Selected extract

These 3D functions can be expanded in the basis of the 3D Zernike Polynomials [30, 36, 44]: the norm of the expansion coefficients constitutes a ordered set of descriptors that compactly characterize the geometrical shape of the molecular surface.

Indeed, a function \(f(r, \theta , \phi )\) can be represented as:

$$f(r,\theta ,\phi ) = \sum _{n=0}^{\infty } \sum _{l=0}^{n} \sum _{m=-l}^{l} C_{nlm} Z_{nl}^{m}(r,\theta ,\phi )$$

where \(Z_{nl}^{m}\) are the 3D Zernike polynomials, while the coefficients \(C_{nlm}\) are defined as Zernike moments.

Zernike polynomials can be written as:

$$Z_{nl}^{m}(r,\theta ,\phi ) = R_{nl}(r)Y_l^m(\theta , \phi )$$

where the Y functions are complex spherical harmonics. These functions depend on both the angular variable \(\theta\) and \(\phi\), while the dependence on the radius variable, r, is enclosed in the function R, which is given by the following expression:

$$R_{nl}(r) = \sum _{k=0}^{\frac{(n-l)}{2}} N_{nlk}r^{n-2k}$$

where N is a normalization factor.

Therefore, the 3D Zernike moments of molecular surface (described by a function \(f(r,\theta , \phi )\)) are defined as the coefficients of the expansion defined in eq 3:

$$C_{nlm} = \int _{\mid r \mid \le 1} f({\mathbf {r}}) \overline{Z_{nl}^{m}(r,\theta ,\phi )} d{\mathbf {r}}$$

where \({\overline{Z}}\) is the polynomial complex conjugate.

Their rotation invariant norms constitute the Zernike descriptors:

$$D_{nl} = \mid \mid C_{nlm} \mid \mid = \sqrt{\sum _{m=-l}^{l} (C_{nlm})^2}.$$

The detail of the Zernike formalism can be modulated modifying the order of the expansion n. In our implementation, we set the maximum order of expansion was to 10, giving a total of 36 invariants for each surface studied.

Tasks to perform
[1] Answer these questions from the passage on 3D Zernike descriptors.
(a) What kind of functions are the Y functions?
(b) What is N in the expression for the radial function R?
(c) What are the coefficients \(C_{nlm}\) called?
[2] In the passage on 3D Zernike descriptors, retype the stretch that opens with the words "These 3D functions" and closes with "as Zernike moments.".

Extracted material
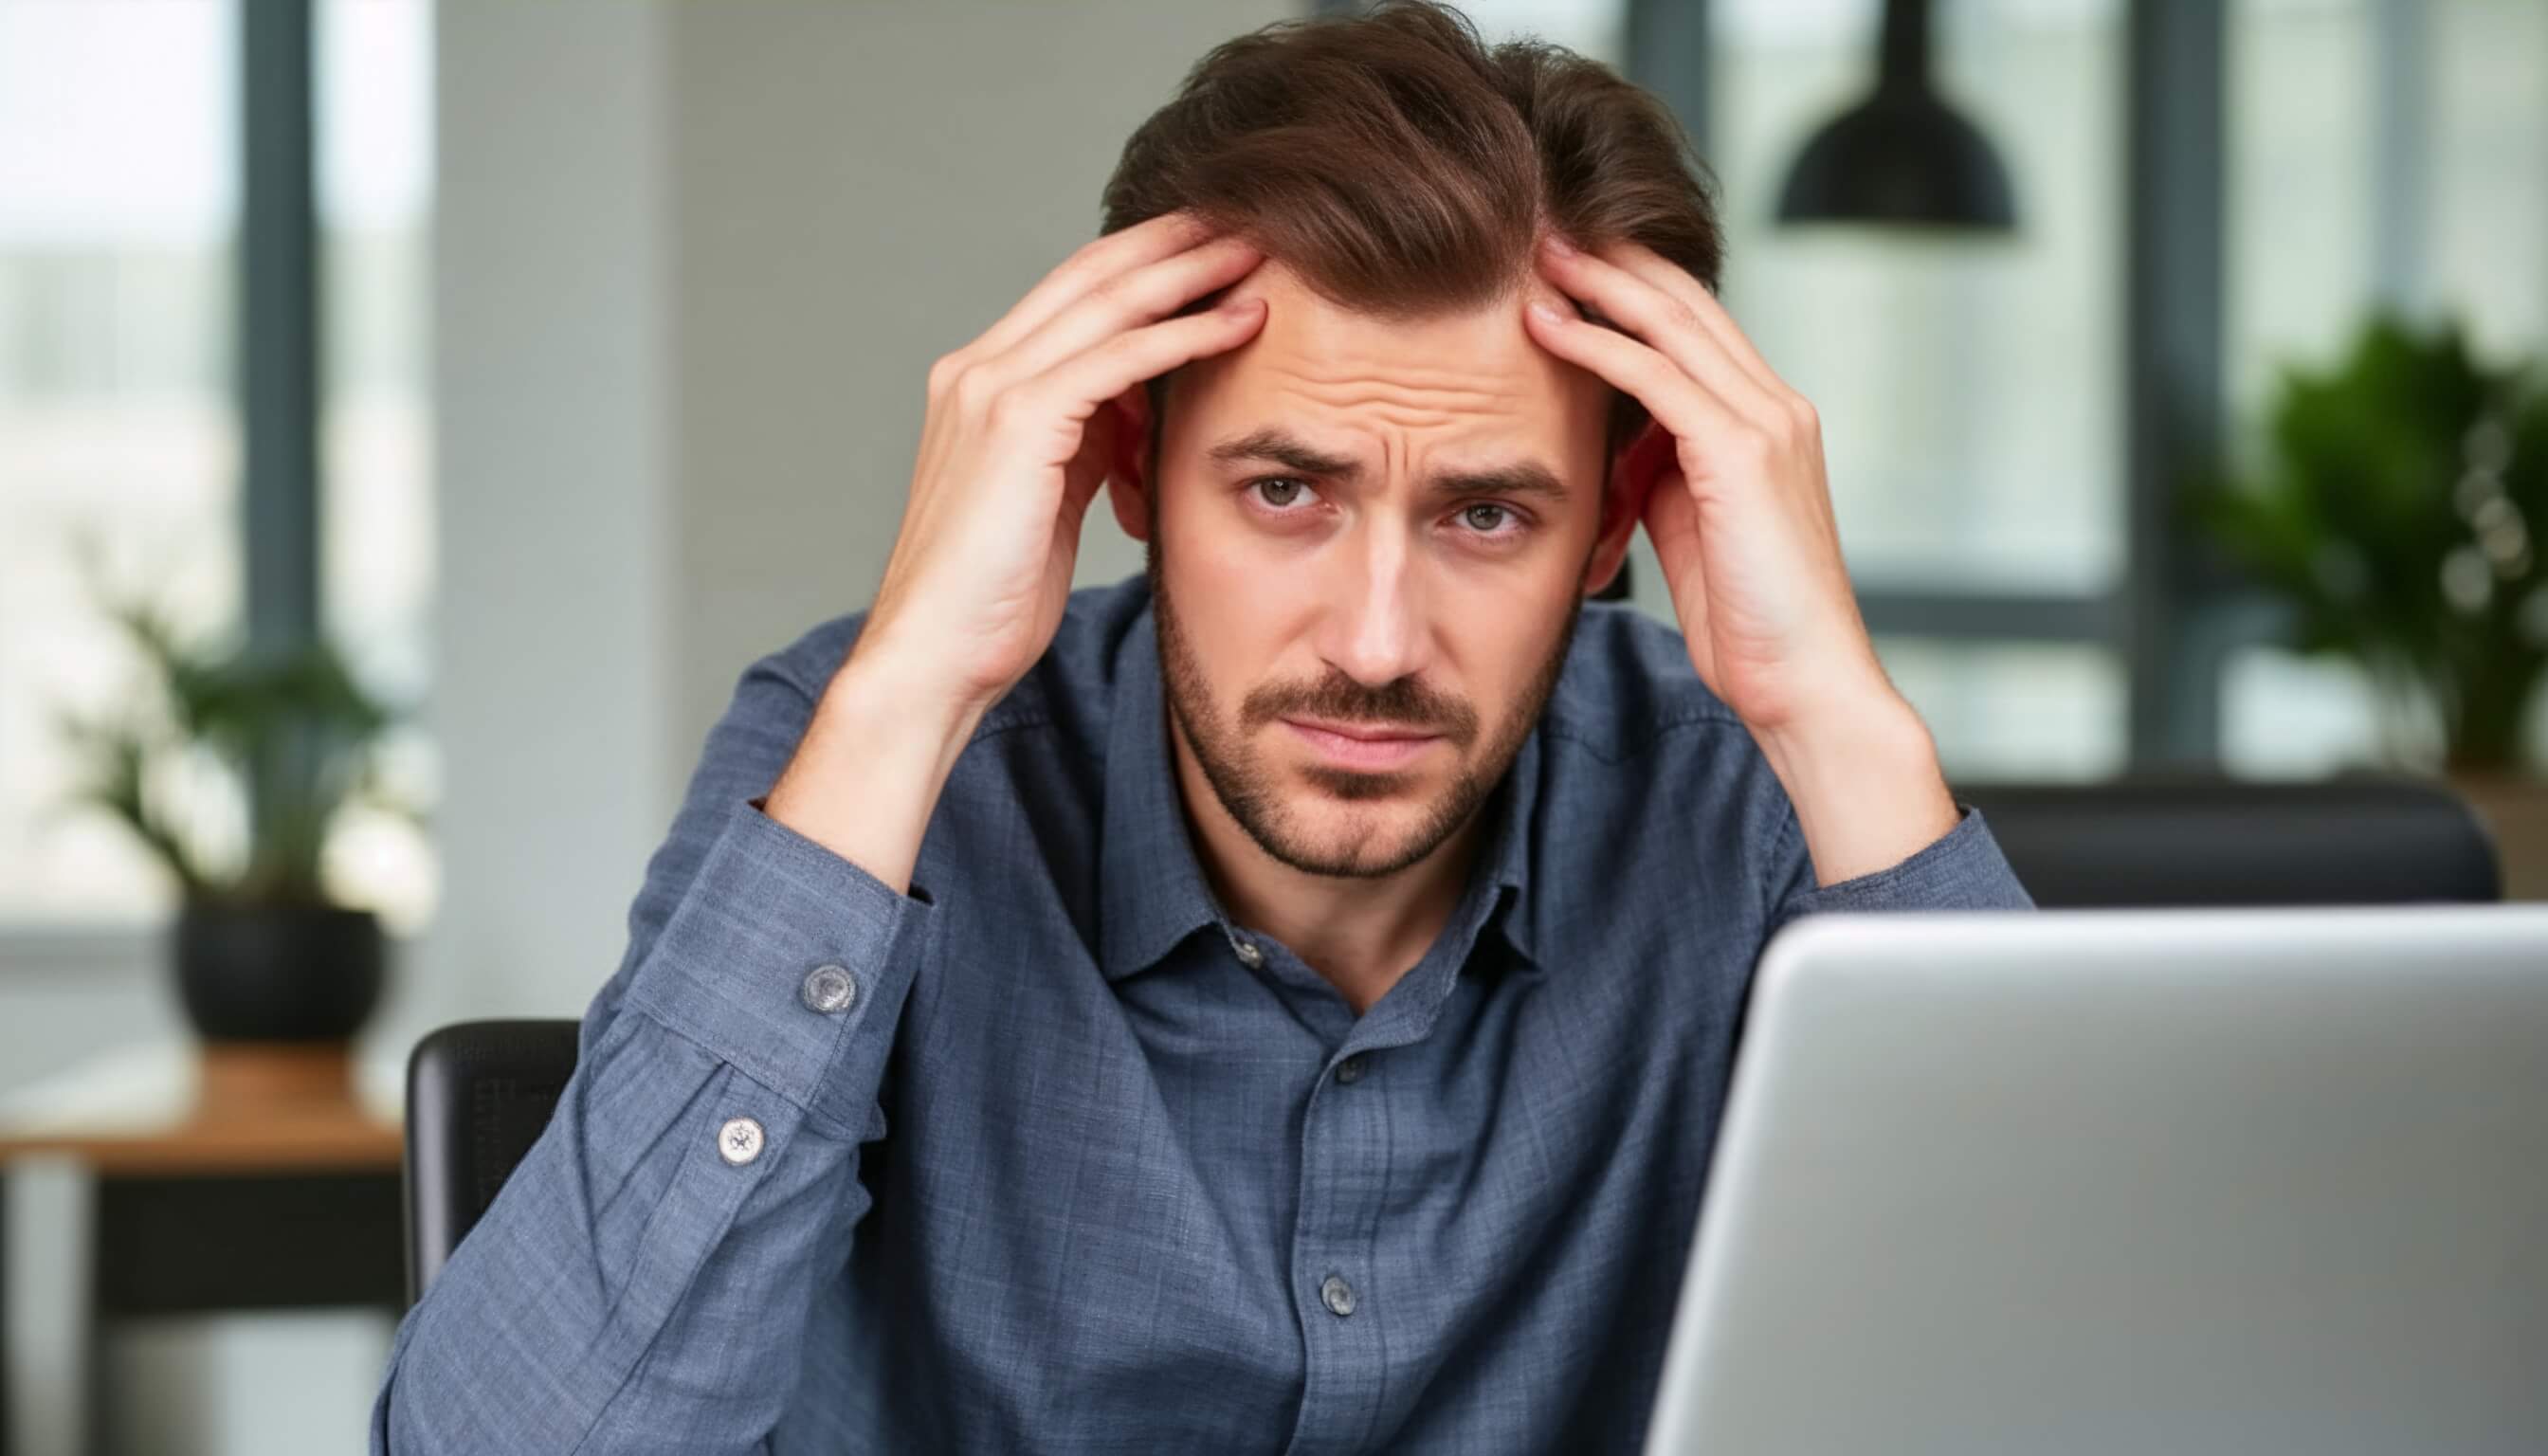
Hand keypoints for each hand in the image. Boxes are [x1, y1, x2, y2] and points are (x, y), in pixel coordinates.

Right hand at [858, 211, 1267, 721]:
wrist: (933, 658)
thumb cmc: (993, 601)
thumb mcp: (1049, 504)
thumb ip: (1084, 449)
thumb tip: (1138, 424)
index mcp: (977, 384)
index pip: (1071, 294)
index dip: (1143, 260)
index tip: (1211, 244)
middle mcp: (976, 371)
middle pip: (1091, 276)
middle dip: (1172, 241)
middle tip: (1247, 219)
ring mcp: (991, 390)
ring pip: (1110, 303)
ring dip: (1191, 272)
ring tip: (1258, 252)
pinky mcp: (1019, 424)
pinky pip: (1120, 359)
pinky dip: (1186, 333)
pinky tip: (1240, 322)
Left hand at [1523, 233, 1956, 884]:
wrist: (1804, 683)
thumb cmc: (1748, 621)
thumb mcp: (1690, 526)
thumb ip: (1659, 471)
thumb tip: (1609, 441)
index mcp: (1766, 419)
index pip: (1693, 321)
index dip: (1630, 279)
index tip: (1564, 254)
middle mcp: (1774, 405)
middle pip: (1682, 300)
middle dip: (1610, 256)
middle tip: (1540, 221)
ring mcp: (1764, 423)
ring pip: (1670, 322)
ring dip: (1595, 281)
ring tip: (1532, 250)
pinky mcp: (1742, 454)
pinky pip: (1657, 378)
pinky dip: (1597, 344)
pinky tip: (1546, 324)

Responses by item number
[1]
(a) Complex spherical harmonics.
(b) A normalization factor.
(c) Zernike moments.

[2]
These 3D functions can be expanded in the basis of the 3D Zernike Polynomials [30, 36, 44]: the norm of the expansion coefficients constitutes a ordered set of descriptors that compactly characterize the geometrical shape of the molecular surface.

Indeed, a function \(f(r, \theta , \phi )\) can be represented as:

$$f(r,\theta ,\phi ) = \sum _{n=0}^{\infty } \sum _{l=0}^{n} \sum _{m=-l}^{l} C_{nlm} Z_{nl}^{m}(r,\theta ,\phi )$$

where \(Z_{nl}^{m}\) are the 3D Zernike polynomials, while the coefficients \(C_{nlm}\) are defined as Zernike moments.